Abstract

In thus theorizing “The Strange Effects of Ordinary Space,” Patricia Yaeger points toward a fundamental aporia in literary and cultural studies of early modern Malta: the always-already effaced indigenes of the island.1 As in Shakespeare’s The Tempest, numerous colonial and countercolonial contests striate this profoundly overdetermined locale, positioned roughly between the coast of Sicily and the coast of modern Libya (the site of early modern Tunis and ancient Carthage). In The Tempest, a similarly situated Mediterranean island stages the struggle between Prospero, the newest invader, and Caliban, the previous invader now subject to the current colonial hegemony. The indigenes of the island, however, emerge in the play as “what is hidden, encrypted, repressed, or unspoken” through Caliban’s famous paean: “Be not afeard.

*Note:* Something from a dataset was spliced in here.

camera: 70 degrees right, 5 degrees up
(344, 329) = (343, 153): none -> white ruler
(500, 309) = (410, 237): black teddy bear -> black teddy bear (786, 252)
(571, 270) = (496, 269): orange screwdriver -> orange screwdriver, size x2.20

The isle is full of noises, / Sounds, and sweet airs, that give delight and hurt not.”2 Similarly, Maltese history from antiquity through the early modern period involves successive invasions by the Phoenicians (ninth century BC), the Carthaginians (eighth and seventh century BC), the Romans (fourth century BC to sixth century AD, with an influential landing by St. Paul in the first century and a possible occupation by the North African Vandals in the fifth century), the Byzantine Greeks (the sixth century AD), the Muslim Arabs (from AD 870, establishing the Maltese language as a cognate of Arabic), the Normans (from AD 1061), and the Aragonese (from AD 1283).